Passing to the limit in (3.4) and by using the Lebesgue dominated convergence theorem, we have for any \(\psi \in C_c^{\infty }({\mathbb {R}}^N)\),

$$\begin{aligned} \begin{aligned} 0&=\int _{{\mathbb {R}}^N}(\nabla u_n\nabla \psi -\lambda _nu_n\psi )dx-\int _{{\mathbb {R}}^N}|u_n|^{p_n-2}u_n\psi dx-\mu \int _{{\mathbb {R}}^N}|u_n|^{q-2}u_n\psi dx\\&\rightarrow \int _{{\mathbb {R}}^N}(\nabla u\nabla \psi -\lambda u\psi ) dx-\int _{{\mathbb {R}}^N}|u|^{2^*-2}u\psi dx-\mu \int _{{\mathbb {R}}^N}|u|^{q-2}u\psi dx \end{aligned} \end{aligned}$$

as \(n\rightarrow \infty \). That is, u is a solution of

$$\begin{aligned} -\Delta u=\lambda u+|u|^{2^*-2}u+\mu |u|^{q-2}u,\ x\in {\mathbb {R}}^{N}. \end{aligned}$$

Thus \(P_{2^*,q}(u)=0\).

- **Requirement A**
How many lines of the listing contain the string "implementat"? Reply with the number alone.
The listing is unrelated to the convergence passage.

- **The records**
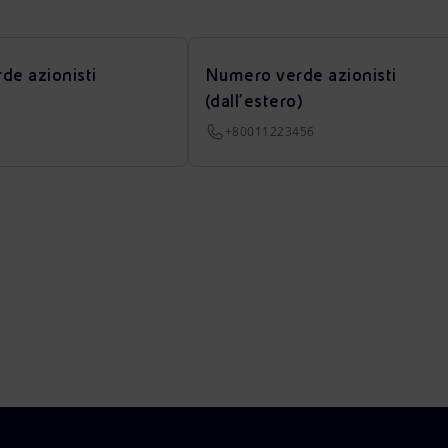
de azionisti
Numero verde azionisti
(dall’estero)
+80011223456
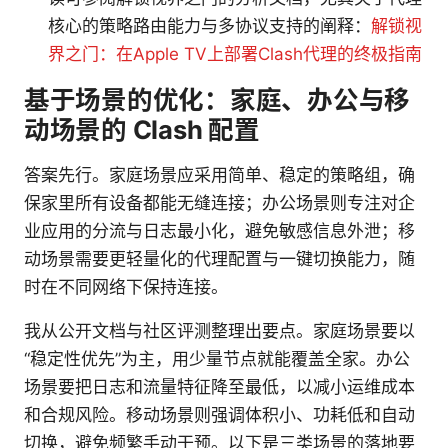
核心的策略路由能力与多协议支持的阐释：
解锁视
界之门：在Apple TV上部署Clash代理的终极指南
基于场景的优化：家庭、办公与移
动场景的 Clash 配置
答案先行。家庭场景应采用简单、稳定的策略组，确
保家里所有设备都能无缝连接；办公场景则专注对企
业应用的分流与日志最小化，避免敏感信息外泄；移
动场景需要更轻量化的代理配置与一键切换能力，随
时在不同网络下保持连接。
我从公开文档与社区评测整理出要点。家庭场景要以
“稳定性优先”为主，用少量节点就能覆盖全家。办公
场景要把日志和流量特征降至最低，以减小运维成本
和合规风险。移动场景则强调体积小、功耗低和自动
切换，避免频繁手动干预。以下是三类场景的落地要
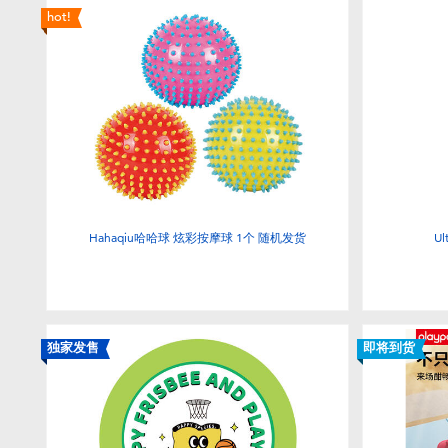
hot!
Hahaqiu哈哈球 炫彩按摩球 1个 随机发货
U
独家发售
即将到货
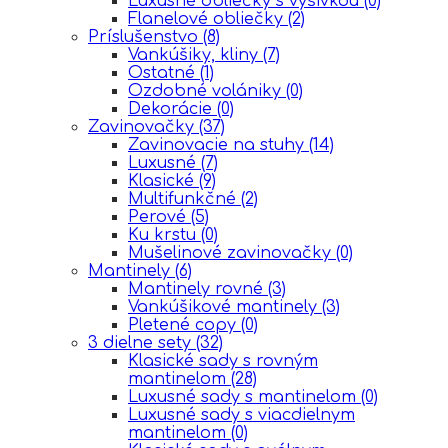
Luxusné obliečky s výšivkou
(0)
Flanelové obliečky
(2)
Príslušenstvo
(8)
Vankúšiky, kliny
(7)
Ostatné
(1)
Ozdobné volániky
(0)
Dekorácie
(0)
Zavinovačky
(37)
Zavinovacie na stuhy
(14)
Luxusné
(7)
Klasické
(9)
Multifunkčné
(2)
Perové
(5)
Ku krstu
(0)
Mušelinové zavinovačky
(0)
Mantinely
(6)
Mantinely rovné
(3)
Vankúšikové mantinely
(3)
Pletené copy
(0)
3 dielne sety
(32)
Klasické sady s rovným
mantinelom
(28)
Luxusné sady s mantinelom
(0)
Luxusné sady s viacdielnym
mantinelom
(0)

...

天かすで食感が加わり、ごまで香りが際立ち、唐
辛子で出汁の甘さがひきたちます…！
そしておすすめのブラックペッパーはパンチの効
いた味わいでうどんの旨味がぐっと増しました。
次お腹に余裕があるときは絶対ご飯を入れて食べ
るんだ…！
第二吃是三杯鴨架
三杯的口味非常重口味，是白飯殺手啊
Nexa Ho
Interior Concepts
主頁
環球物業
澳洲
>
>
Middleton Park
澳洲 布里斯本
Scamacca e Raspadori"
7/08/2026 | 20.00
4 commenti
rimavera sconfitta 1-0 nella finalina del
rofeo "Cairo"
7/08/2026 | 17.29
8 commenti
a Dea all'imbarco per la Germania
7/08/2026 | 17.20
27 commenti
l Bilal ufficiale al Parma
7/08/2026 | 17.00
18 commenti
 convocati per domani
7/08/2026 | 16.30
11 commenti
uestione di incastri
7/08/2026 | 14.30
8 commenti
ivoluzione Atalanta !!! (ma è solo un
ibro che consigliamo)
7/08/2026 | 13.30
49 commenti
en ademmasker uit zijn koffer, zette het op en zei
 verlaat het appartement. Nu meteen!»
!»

--

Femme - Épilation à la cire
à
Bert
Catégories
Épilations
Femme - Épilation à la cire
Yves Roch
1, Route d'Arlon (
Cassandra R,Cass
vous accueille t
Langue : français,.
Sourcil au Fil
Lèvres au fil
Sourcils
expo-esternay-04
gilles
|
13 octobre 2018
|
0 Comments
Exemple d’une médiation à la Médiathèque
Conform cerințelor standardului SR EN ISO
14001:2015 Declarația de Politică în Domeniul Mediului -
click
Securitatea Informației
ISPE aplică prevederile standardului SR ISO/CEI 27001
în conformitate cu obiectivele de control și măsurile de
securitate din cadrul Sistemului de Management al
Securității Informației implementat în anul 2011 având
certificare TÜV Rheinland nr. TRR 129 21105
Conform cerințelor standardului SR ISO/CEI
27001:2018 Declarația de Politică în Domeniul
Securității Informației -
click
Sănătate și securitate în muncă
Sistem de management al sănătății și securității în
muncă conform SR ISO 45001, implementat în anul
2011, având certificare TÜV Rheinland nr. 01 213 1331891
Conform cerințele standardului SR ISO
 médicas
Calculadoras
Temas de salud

- **Requirement B**
Reproduce the full convergence passage character for character.

- **Answer A**
2

- **Answer B**
Passing to the limit in (3.4) and by using the Lebesgue dominated convergence theorem, we have for any \(\psi \in C_c^{\infty }({\mathbb {R}}^N)\),

$$\begin{aligned} \begin{aligned} 0&=\int _{{\mathbb {R}}^N}(\nabla u_n\nabla \psi -\lambda _nu_n\psi )dx-\int _{{\mathbb {R}}^N}|u_n|^{p_n-2}u_n\psi dx-\mu \int _{{\mathbb {R}}^N}|u_n|^{q-2}u_n\psi dx\\&\rightarrow \int _{{\mathbb {R}}^N}(\nabla u\nabla \psi -\lambda u\psi ) dx-\int _{{\mathbb {R}}^N}|u|^{2^*-2}u\psi dx-\mu \int _{{\mathbb {R}}^N}|u|^{q-2}u\psi dx \end{aligned} \end{aligned}$$

as \(n\rightarrow \infty \). That is, u is a solution of

$$\begin{aligned} -\Delta u=\lambda u+|u|^{2^*-2}u+\mu |u|^{q-2}u,\ x\in {\mathbb {R}}^{N}. \end{aligned}$$

Thus \(P_{2^*,q}(u)=0\).